Not that long ago, physicians believed that healthy sinuses were sterile environments. Scientific advances have since revealed that the sinuses, like other parts of the body, are home to vast numbers of microbes. These microbes live in distinct communities, called microbiomes, which may be the key to understanding and developing effective treatments for chronic rhinosinusitis and other ailments.
Explore This IssueMarch 2019
“We have some evidence that the population of the microbiome does contribute to disease and inflammation within the nose and sinuses,” said Eugene Chang, MD, vice chair of the department of otolaryngology and director of rhinology and skull base surgery at the University of Arizona in Tucson. However, Dr. Chang and others say it will probably be years before microbiome research alters treatment paradigms.
“We’re still a long way from knowing if we can manipulate the microbiome and if it truly presents opportunity as a new therapy,” said Vijay Ramakrishnan, MD, associate professor of otolaryngology at the University of Colorado in Denver. “There’s a phenomenon that happens whenever new major discoveries happen in science and new tools are available to researchers. Take genomics, for instance. Everyone gets excited. We thought genes were going to be the answer to everything.”
In reality, there are still many questions to be answered about the microbiome and its role in otolaryngology. Here’s what we know so far.
Dysbiosis Associated with Chronic Rhinosinusitis
The sinus microbiome varies widely among individuals. “If you look at 10 different people, the difference between one person and the next would be so large that it’s hard to know if differences are the cause of disease or if they are related to symptoms or past treatment,” Dr. Ramakrishnan said.
However, a number of research studies to date have linked decreased microbial diversity with chronic rhinosinusitis (CRS). A 2017 study that compared 59 CRS patients with 10 healthy participants found that the bacterial burden was similar for both groups. The patients with CRS, however, “exhibited significantly lower microbiota richness, evenness, and diversity.” Researchers also noted that alpha diversity in CRS patients was more pronounced in those with concomitant lower airway disease (Microbiome. 2017; 5:53).
“One overall theme we see is dysbiosis in the community,” said Emily Cope, PhD, co-author of the study and assistant director at The Pathogen and Microbiome Institute at Northern Arizona University in Flagstaff. Dysbiosis can take different forms, Dr. Cope said. Sometimes, there is overrepresentation of certain pathogenic bacteria. Other times, there’s an overall decrease in microbial diversity. Still other studies have shown fragmentation of ecological networks.
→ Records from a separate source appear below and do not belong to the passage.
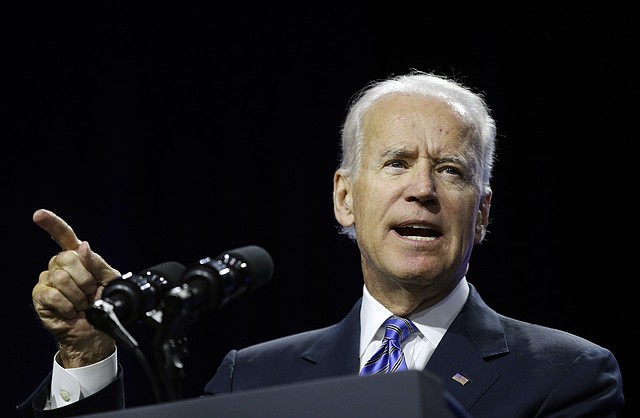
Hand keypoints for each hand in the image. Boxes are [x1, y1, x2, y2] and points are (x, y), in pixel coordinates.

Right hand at [32, 209, 120, 367]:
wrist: (97, 331)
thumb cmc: (104, 304)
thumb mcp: (110, 280)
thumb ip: (98, 263)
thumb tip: (83, 247)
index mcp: (77, 258)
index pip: (63, 236)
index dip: (52, 224)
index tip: (39, 215)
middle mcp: (59, 266)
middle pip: (67, 258)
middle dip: (86, 278)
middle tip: (90, 293)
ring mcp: (48, 280)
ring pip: (61, 278)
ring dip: (78, 295)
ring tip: (82, 304)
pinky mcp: (40, 297)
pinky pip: (54, 295)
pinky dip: (68, 305)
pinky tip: (71, 311)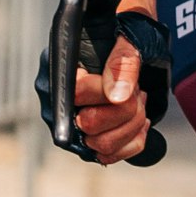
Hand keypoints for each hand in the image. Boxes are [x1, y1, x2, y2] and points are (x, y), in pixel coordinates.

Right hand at [35, 11, 170, 164]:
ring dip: (131, 125)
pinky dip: (132, 141)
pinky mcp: (84, 139)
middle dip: (126, 109)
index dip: (108, 93)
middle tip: (137, 91)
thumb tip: (117, 97)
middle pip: (90, 124)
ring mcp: (68, 123)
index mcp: (60, 67)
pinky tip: (139, 120)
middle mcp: (56, 99)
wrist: (127, 47)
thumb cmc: (125, 39)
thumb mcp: (128, 41)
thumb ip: (121, 64)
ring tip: (138, 101)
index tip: (131, 86)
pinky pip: (109, 156)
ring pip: (102, 146)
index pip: (76, 93)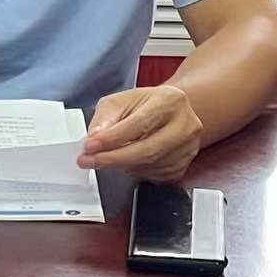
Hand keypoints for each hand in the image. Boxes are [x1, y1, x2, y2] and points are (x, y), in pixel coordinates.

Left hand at [77, 84, 202, 181]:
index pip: (139, 123)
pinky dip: (135, 171)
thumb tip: (94, 138)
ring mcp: (188, 147)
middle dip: (112, 158)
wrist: (171, 112)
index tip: (90, 146)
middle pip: (147, 150)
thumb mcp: (121, 101)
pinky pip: (154, 176)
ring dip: (122, 165)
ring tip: (108, 156)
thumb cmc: (145, 105)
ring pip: (149, 166)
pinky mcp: (184, 165)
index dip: (112, 137)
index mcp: (169, 100)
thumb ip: (105, 118)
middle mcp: (185, 124)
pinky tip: (128, 160)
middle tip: (89, 160)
Interestingly, studies done so far have not revealed any consistent differences in the microbiomes of people with CRS with polyps vs. CRS without polyps. “We expected to see a difference, but two studies now have shown that’s not the case,” Dr. Ramakrishnan said. Given that clinicians typically treat CRS with polyps differently than CRS without polyps, the lack of significant differences in the microbiome may mean that these two presentations of CRS have more in common than not and should perhaps be handled similarly. Or, Dr. Ramakrishnan said, “it could mean that the microbial differences we’re observing are kind of irrelevant.”
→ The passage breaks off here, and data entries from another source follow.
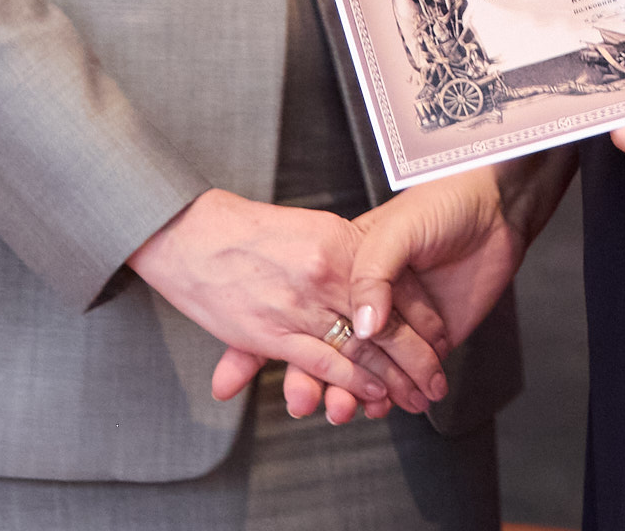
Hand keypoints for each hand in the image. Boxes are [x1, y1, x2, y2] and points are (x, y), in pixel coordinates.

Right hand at [127, 190, 447, 419]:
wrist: (183, 226)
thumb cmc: (251, 225)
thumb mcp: (308, 226)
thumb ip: (344, 250)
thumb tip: (374, 280)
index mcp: (339, 242)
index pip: (392, 285)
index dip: (419, 315)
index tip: (441, 337)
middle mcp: (329, 272)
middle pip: (385, 322)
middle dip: (413, 357)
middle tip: (433, 382)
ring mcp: (305, 302)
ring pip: (362, 348)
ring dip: (391, 379)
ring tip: (410, 398)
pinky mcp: (278, 332)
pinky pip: (328, 363)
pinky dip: (355, 383)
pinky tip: (375, 397)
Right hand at [284, 154, 576, 424]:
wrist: (496, 207)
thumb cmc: (441, 204)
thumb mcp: (397, 230)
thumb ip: (374, 274)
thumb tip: (364, 326)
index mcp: (349, 269)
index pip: (318, 319)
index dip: (304, 353)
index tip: (300, 383)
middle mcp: (371, 300)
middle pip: (340, 351)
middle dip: (329, 384)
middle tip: (325, 406)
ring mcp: (401, 322)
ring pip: (371, 370)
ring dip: (360, 396)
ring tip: (353, 412)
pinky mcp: (432, 340)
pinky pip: (408, 375)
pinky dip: (395, 395)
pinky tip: (386, 407)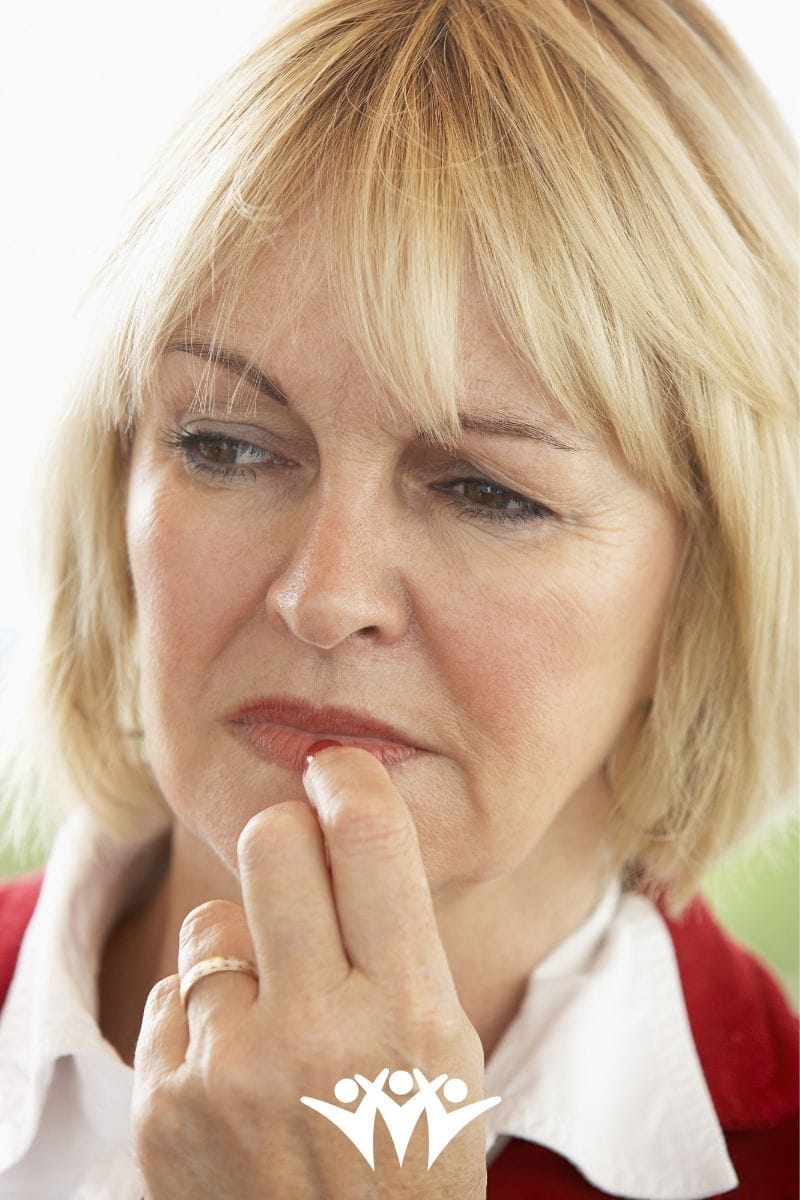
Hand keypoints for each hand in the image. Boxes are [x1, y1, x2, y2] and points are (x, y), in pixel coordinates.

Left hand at [132, 746, 490, 1198]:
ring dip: (241, 949)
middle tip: (299, 866)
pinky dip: (201, 1023)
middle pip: (271, 841)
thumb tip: (341, 821)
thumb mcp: (445, 1053)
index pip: (369, 838)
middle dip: (286, 838)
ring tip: (273, 1017)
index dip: (349, 779)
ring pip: (212, 923)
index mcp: (408, 1012)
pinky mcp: (164, 1105)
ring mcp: (229, 1071)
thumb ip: (397, 943)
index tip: (337, 773)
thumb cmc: (408, 1160)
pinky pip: (170, 997)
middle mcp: (316, 1032)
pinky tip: (234, 1080)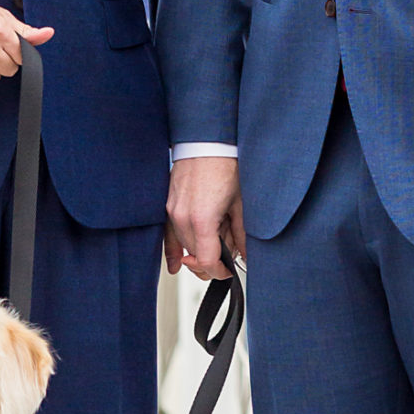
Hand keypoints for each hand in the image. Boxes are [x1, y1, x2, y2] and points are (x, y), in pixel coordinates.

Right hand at [164, 156, 244, 281]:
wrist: (207, 141)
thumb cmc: (224, 165)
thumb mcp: (241, 204)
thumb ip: (241, 234)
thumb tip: (245, 254)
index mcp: (202, 220)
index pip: (208, 262)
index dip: (221, 271)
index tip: (229, 271)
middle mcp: (182, 218)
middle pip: (196, 256)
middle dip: (214, 257)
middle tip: (230, 245)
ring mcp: (172, 211)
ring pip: (185, 246)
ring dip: (200, 248)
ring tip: (217, 230)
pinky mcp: (168, 205)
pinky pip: (168, 236)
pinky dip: (173, 251)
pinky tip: (176, 264)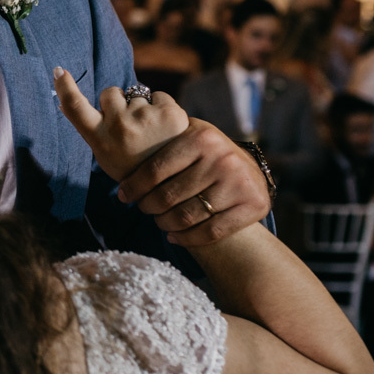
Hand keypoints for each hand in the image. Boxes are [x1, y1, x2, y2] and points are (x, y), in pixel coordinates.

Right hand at [54, 68, 189, 181]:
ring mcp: (144, 117)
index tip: (58, 71)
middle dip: (118, 103)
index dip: (65, 87)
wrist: (171, 185)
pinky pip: (158, 95)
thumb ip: (90, 127)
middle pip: (110, 93)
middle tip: (130, 128)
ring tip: (152, 132)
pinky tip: (166, 127)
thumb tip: (63, 102)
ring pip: (136, 94)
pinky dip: (161, 107)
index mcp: (100, 138)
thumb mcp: (104, 153)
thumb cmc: (133, 167)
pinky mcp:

The key question that has not yet been answered is, “Do alterations in the microbiome cause disease, or are they a side effect of the disease process?” Dr. Chang said that, “ideally, if you wanted to look at that question, you would wipe a subject clean of their microbiome and then insert a microbiome that’s dominated by pathogens to see if that causes diseases. You’d also want to find somebody with chronic sinus disease, completely deplete the microbiome, and observe what repopulates over a period of time.”
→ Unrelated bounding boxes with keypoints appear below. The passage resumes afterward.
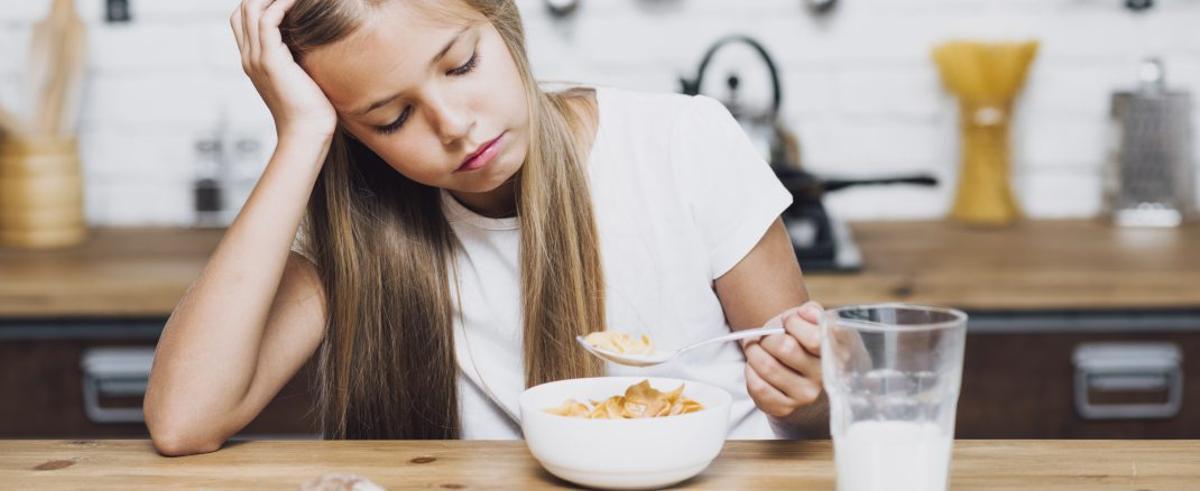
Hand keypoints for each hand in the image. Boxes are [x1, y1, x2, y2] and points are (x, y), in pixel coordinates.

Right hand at [231, 0, 336, 139]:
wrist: (307, 133)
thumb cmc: (311, 110)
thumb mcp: (300, 76)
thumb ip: (296, 58)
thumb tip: (310, 41)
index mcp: (253, 61)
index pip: (242, 20)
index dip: (260, 3)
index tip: (285, 0)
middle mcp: (249, 57)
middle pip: (242, 10)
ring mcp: (256, 58)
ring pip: (251, 9)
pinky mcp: (270, 61)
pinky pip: (267, 20)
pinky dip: (281, 4)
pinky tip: (298, 1)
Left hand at [741, 301, 823, 424]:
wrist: (805, 385)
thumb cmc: (805, 346)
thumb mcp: (814, 324)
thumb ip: (812, 312)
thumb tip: (804, 312)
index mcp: (836, 352)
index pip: (814, 337)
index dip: (793, 322)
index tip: (787, 321)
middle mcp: (824, 377)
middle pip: (785, 348)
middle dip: (767, 336)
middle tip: (763, 336)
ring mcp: (806, 396)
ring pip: (767, 366)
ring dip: (753, 352)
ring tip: (755, 349)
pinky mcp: (786, 409)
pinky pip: (758, 387)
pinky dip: (750, 372)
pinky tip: (755, 368)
A 2012 animal study by Susan Lynch, PhD, director of the Colitis and Crohn’s Disease Microbiome Research Core at the University of California–San Francisco, demonstrated that altering the sinus microbiome may indeed contribute to the presence or absence of disease. Her team used antibiotics to deplete the sinus microbiome of mice. Corynebacterium tuberculostearicum, a bacterium that has been noted in abundance in the microbiome of CRS patients, was instilled into the sinus cavities of some mice; Lactobacillus sakei, a bacterium that’s abundant in the healthy sinus mucosal samples, was instilled into the sinuses of other mice. Mice who received C. tuberculostearicum developed evidence of sinus infection, including mucin hypersecretion. The mice who received L. sakei remained healthy. (Sci Transl Med. 2012; 4:151ra124).
At present, though, it’s not possible to do such studies with human participants.